Después de cientos de experimentos, la CTL019 parece ser la terapia celular más esperanzadora. Años de investigación han permitido desarrollar técnicas para enseñarle a nuestro propio sistema inmune a reconocer distintas variaciones genéticas presentes en el cáncer. El último obstáculo, el más difícil de superar, fue fabricar células T capaces de permanecer activas durante largos períodos de tiempo. El ensayo clínico constituye un triunfo extraordinario entre las terapias de tipo celular.

Sumas exorbitantes de dinero que podrían destinarse a la investigación médica se despilfarran cada año en programas espaciales. No hace mucho el mundo aplaudía el abrupto descenso de un robot en una roca gélida en los confines del sistema solar, para hallar solo hielo y piedra congelada, mientras aquí, en la Tierra, todavía no encontramos la manera de asegurarnos el alimento (tres millones de niños mueren de hambre cada año), y no sabríamos cómo detener una pandemia o cómo curar cientos de enfermedades más devastadoras que todas las guerras juntas.
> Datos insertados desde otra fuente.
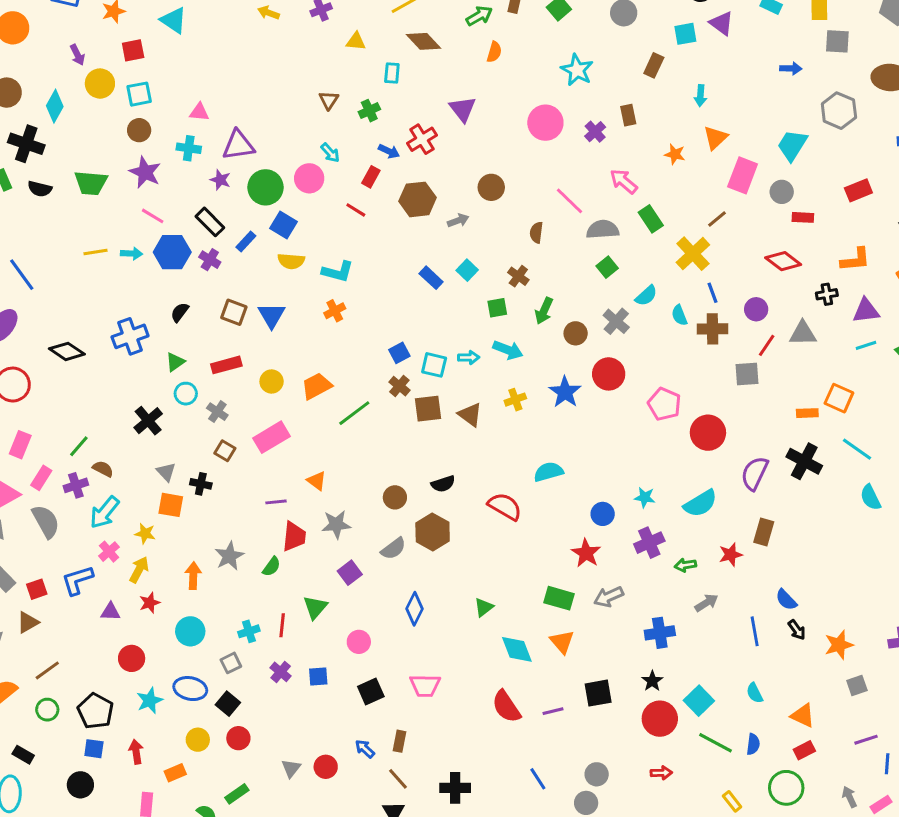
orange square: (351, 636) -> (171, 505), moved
Los misterios más trascendentales, los más relevantes a nuestra propia existencia se encuentran aquí, dentro de cada ser vivo. El significado del genoma, ese libro arcano y antiguo que encierra la historia prolija del trasegar milenario de la vida sobre la Tierra, permanece aún sin descifrar. Se esconden en sus páginas los mecanismos del envejecimiento, del alzhéimer y de uno de los peores flagelos de la humanidad: el cáncer. A pesar de toda la sabiduría humana, cabe aún repetir en coro la antigua antífona latina: media vita in morte sumus, en medio de la vida estamos en la muerte.